Asked about the sharks-and-minnows dynamic, a FanDuel representative said more than 70 percent of users had won on the site but would not elaborate.

"We don't make any apologies that it's a game of skill, and you might go up against the best in the industry," Nigel Eccles, the chief executive of FanDuel, told Bloomberg. "Some of the people are really good."

The software.

Fantasy sites and fans have spent the last several months arguing over what amounts to their own performance-enhancing-drugs scandal: How acceptable is it for players to use automated scripts to find favorable matches, set lots of lineups or better their odds?

There are publicly shared programming scripts that make it easy to enter hundreds of games or change hundreds of rosters. There are algorithms that can, say, watch for injuries or weather surprises and help bettors change their player corps accordingly.

********************

_DIRECTIONS:_
1. In the passage about fantasy sports sites, what share of users did a FanDuel representative say had won on the site?
2. Carry on the passage about fantasy sports sites, starting after its final sentence.

********************

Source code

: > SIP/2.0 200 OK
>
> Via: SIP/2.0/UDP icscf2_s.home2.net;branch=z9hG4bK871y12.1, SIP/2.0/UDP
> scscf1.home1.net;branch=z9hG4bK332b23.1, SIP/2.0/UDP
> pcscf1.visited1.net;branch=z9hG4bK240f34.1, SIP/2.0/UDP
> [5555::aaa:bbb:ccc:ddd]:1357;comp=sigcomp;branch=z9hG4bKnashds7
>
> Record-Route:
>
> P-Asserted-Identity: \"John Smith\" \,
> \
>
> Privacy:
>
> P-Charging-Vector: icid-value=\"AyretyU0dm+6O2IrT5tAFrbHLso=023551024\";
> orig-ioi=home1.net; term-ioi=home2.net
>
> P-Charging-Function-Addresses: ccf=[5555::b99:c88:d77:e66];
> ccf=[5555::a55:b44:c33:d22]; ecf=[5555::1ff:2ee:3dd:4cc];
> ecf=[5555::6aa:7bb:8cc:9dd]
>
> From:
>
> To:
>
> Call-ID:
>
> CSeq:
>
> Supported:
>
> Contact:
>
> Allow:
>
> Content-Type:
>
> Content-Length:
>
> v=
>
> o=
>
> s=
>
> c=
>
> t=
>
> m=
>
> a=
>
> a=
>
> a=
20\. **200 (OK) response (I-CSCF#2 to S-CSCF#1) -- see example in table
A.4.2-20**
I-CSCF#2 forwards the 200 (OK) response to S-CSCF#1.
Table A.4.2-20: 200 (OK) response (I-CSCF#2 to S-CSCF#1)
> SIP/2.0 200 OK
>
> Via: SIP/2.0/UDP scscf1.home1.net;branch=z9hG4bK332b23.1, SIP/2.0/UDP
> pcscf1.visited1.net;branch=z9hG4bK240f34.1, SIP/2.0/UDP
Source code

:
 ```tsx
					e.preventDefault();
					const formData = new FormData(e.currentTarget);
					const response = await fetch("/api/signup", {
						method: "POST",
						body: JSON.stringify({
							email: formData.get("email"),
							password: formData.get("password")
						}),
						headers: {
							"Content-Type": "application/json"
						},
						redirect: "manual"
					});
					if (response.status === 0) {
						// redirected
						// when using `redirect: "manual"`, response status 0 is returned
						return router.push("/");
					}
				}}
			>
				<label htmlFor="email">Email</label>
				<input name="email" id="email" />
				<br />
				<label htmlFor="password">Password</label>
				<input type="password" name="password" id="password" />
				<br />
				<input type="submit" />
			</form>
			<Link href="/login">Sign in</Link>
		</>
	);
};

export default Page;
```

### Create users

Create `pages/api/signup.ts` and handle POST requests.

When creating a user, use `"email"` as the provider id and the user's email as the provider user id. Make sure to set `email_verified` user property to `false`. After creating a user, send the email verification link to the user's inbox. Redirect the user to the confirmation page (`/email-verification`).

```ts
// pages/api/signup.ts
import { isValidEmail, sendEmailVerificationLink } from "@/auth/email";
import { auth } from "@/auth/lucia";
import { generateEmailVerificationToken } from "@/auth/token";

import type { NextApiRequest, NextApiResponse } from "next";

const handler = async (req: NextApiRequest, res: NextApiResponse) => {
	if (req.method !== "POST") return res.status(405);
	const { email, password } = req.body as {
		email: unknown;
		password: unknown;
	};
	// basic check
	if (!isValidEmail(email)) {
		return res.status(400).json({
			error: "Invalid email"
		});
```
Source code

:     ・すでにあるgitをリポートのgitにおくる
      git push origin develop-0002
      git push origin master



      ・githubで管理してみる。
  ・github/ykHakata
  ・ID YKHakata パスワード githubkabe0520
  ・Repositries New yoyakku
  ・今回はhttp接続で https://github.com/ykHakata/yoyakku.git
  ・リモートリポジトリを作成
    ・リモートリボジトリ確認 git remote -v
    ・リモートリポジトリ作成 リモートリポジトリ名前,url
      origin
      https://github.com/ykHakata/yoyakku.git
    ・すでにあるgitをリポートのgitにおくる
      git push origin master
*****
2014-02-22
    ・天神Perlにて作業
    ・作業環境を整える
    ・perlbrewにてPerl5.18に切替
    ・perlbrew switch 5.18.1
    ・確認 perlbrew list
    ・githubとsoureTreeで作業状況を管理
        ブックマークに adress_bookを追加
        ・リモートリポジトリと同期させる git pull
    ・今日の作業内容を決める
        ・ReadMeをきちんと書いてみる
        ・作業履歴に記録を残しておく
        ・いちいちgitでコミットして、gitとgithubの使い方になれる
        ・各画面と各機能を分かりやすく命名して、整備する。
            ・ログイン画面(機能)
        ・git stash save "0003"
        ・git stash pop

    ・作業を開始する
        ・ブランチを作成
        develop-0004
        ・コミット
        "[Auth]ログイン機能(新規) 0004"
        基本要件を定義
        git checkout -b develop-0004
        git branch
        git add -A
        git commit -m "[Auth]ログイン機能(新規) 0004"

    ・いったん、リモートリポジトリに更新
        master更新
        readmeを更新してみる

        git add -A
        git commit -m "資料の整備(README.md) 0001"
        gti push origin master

********************

_RESULTS FOR EACH TASK:_
1. More than 70 percent.

2.
There are hand-coded, hyper-sophisticated statistical models that can vacuum up data on hundreds of games, players, contests and spit out thoughts on how to bet. There are even "fish finders" and browser extensions that highlight newbies most easily separated from their cash.

The sites have cracked down on some of these scripts, but many remain fair game. Traditionalists (yes, they exist, even for a game that's only half a decade old) say they spoil the fun, but the sites have specifically permitted some scripts: They're a big reason why sharks can play so many games at once - which, of course, nets the sites more entry fees.

The strategy

Doing well in a workplace fantasy-football league will net you kudos around the office. Doing well in daily fantasy sports gets you diddly squat. To get money, players need to win or get as close to the top as possible. And to do so, players need all the help they can get.

Picking your favorite players may get you some points, but the athletic stars have lots going against them: They typically eat up a lot of your fantasy team's salary cap, and everyone else will probably be choosing them for their rosters, too. The best point-makers in the game are undervalued, little-known and play not just great, but surprisingly great.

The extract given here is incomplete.